**Problem requirements**
Starting at the line that contains "Auf die gewechselten Schriftsätze u", write out each line exactly through the last one in the material below, and nothing more; omit all pictures.

**Stored data**

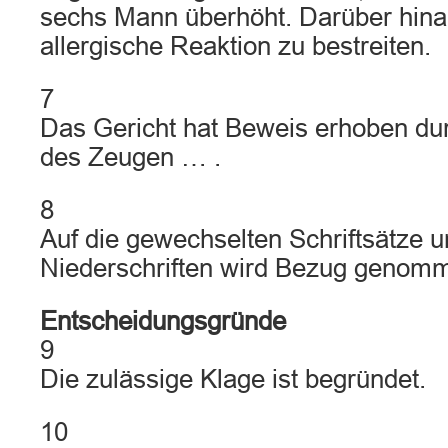
sechs Mann überhöht. Darüber hinau
allergische Reaktion zu bestreiten.
7
Das Gericht hat Beweis erhoben d
des Zeugen … .
8
Auf die gewechselten Schriftsätze u
Niederschriften wird Bezug genom
Entscheidungsgründe
9
Die zulässige Klage ist begründet.
10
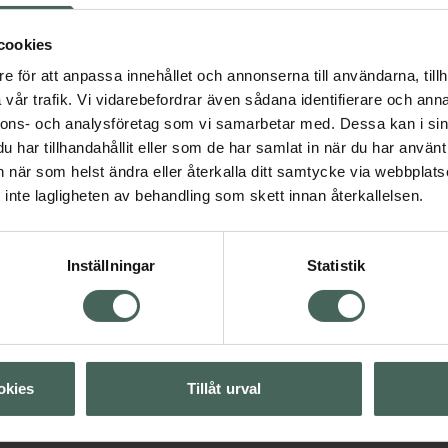
s simplex virus. Anti kräm
ket gör att infektionen
cookies
ånga munsår (herpes
lex. Viruset orsakar blåsor
e för att anpassa innehållet och annonserna till användarna, tillh
så i andra delar av
vår trafik. Vi vidarebefordrar även sådana identifierare och anna
r kroppens immunförsvar är
nnons- och analysföretag som vi samarbetar med. Dessa kan i sin
fektion. Stark sol, stress
har tillhandahållit eller som de har samlat in när du har använt 
ymtomen.
an när som helst ändra eller återkalla ditt samtycke via webbplats
inte lagligheten av behandling som skett innan återkallelsen.
Inställningar
Statistik
Visa
okies
Tillåt urval
Visa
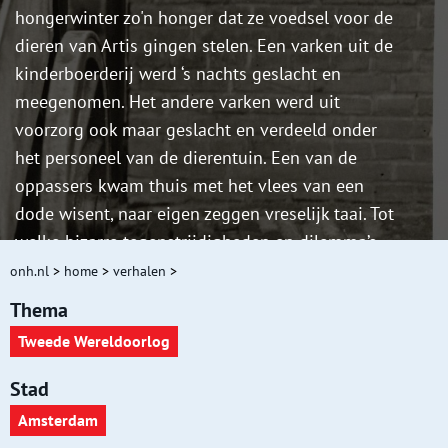
hongerwinter zo'n honger dat ze voedsel voor de
dieren van Artis gingen stelen. Een varken uit de
kinderboerderij werd ‘s nachts geslacht en
meegenomen. Het andere varken werd uit
voorzorg ook maar geslacht en verdeeld onder
het personeel van de dierentuin. Een van de
oppassers kwam thuis met het vlees van een
dode wisent, naar eigen zeggen vreselijk taai. Tot
welke bizarre tegenstrijdigheden en dilemma’s
voedselschaarste kan leiden, blijkt uit de
onh.nl
>
home
>
verhalen
>
verhalen van oud-Artispersoneel die door het
Thema
Verzetsmuseum zijn opgetekend.
Tweede Wereldoorlog
Stad
Amsterdam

**Exercise output**
Auf die gewechselten Schriftsätze u
Niederschriften wird Bezug genom
Entscheidungsgründe
9
Die zulässige Klage ist begründet.
10
s simplex virus. Anti kräm
ket gör att infektionen
cookies
ånga munsår (herpes
lex. Viruset orsakar blåsor
e för att anpassa innehållet och annonserna till användarna, tillh
så i andra delar av
vår trafik. Vi vidarebefordrar även sådana identifierare och anna
r kroppens immunförsvar är
nnons- och analysföretag som vi samarbetar med. Dessa kan i sin
fektion. Stark sol, stress
har tillhandahållit eller som de har samlat in när du har använt 
ymtomen.
an när som helst ändra eller återkalla ditt samtycke via webbplats
inte lagligheten av behandling som skett innan återkallelsen.
Inställningar
Statistik
Visa
okies
Tillåt urval
Visa
hongerwinter zo'n honger dat ze voedsel voor de
dieren van Artis gingen stelen. Een varken uit de
kinderboerderij werd ‘s nachts geslacht en
meegenomen. Het andere varken werd uit
voorzorg ook maar geslacht en verdeeld onder
het personeel van de dierentuin. Een van de
oppassers kwam thuis met het vlees van een
dode wisent, naar eigen zeggen vreselijk taai. Tot
welke bizarre tegenstrijdigheden en dilemma’s
voedselschaarste kan leiden, blijkt uit de
onh.nl
>
home
>
verhalen
>
verhalen van oud-Artispersoneel die door het
Thema
Verzetsmuseum zijn opgetekend.
Tweede Wereldoorlog
Stad
Amsterdam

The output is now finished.